* Work instructions: Turn every line of text in the items below into a single JSON list of strings, one string per line, with blank lines omitted. Leave the pictures out of the answer.

[Start of Attachment]

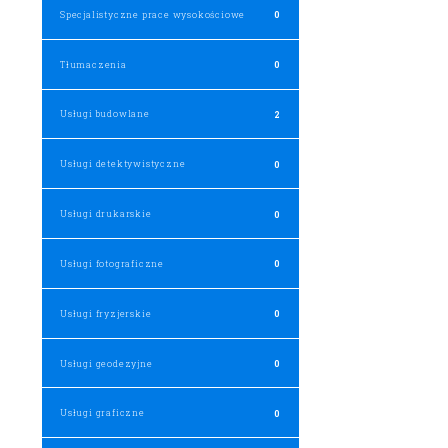
Specjalistyczne prace wysokościowe
0
Tłumaczenia
0
Usługi budowlane
2
Usługi detektywistyczne
0
Usługi drukarskie
0
Usługi fotograficzne
0
Usługi fryzjerskie
0
Usługi geodezyjne
0
Usługi graficzne
0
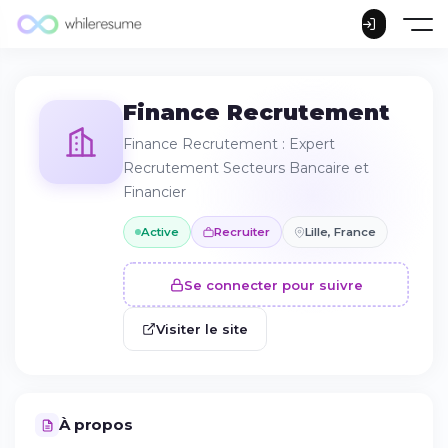
Finance Recrutement
Finance Recrutement : Expert
Recrutement Secteurs Bancaire et
Financier
Active
Recruiter
Lille, France
Se connecter pour suivre
Visiter le site
À propos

[End of Attachment]

* Exercise response:
[
  "Specjalistyczne prace wysokościowe",
  "0",
  "Tłumaczenia",
  "0",
  "Usługi budowlane",
  "2",
  "Usługi detektywistyczne",
  "0",
  "Usługi drukarskie",
  "0",
  "Usługi fotograficzne",
  "0",
  "Usługi fryzjerskie",
  "0",
  "Usługi geodezyjne",
  "0",
  "Usługi graficzne",
  "0",
  "Finance Recrutement",
  "Finance Recrutement : Expert",
  "Recrutement Secteurs Bancaire et",
  "Financier",
  "Active",
  "Recruiter",
  "Lille, France",
  "Se connecter pour suivre",
  "Visiter le site",
  "À propos"
]